_Task instructions_: Could you retype the listing beneath, keeping each line exactly as it is?

_Collected material_:
--------

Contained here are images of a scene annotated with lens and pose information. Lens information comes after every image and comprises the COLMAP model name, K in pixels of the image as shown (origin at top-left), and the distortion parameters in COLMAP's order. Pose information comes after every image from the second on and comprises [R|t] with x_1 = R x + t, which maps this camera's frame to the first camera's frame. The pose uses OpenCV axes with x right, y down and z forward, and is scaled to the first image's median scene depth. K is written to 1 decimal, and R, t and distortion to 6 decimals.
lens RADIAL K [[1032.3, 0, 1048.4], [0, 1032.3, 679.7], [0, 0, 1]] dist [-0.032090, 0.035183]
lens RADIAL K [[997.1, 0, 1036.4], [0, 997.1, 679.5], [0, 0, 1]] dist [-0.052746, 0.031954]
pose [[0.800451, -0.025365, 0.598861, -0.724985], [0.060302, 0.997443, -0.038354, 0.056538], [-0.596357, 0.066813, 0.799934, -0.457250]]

--------

_Exercise answer_:
Contained here are images of a scene annotated with lens and pose information. Lens information comes after every image and comprises the COLMAP model name, K in pixels of the image as shown (origin at top-left), and the distortion parameters in COLMAP's order. Pose information comes after every image from the second on and comprises [R|t] with x_1 = R x + t, which maps this camera's frame to the first camera's frame. The pose uses OpenCV axes with x right, y down and z forward, and is scaled to the first image's median scene depth. K is written to 1 decimal, and R, t and distortion to 6 decimals.
lens RADIAL K [[1032.3, 0, 1048.4], [0, 1032.3, 679.7], [0, 0, 1]] dist [-0.032090, 0.035183]
lens RADIAL K [[997.1, 0, 1036.4], [0, 997.1, 679.5], [0, 0, 1]] dist [-0.052746, 0.031954]
pose [[0.800451, -0.025365, 0.598861, -0.724985], [0.060302, 0.997443, -0.038354, 0.056538], [-0.596357, 0.066813, 0.799934, -0.457250]]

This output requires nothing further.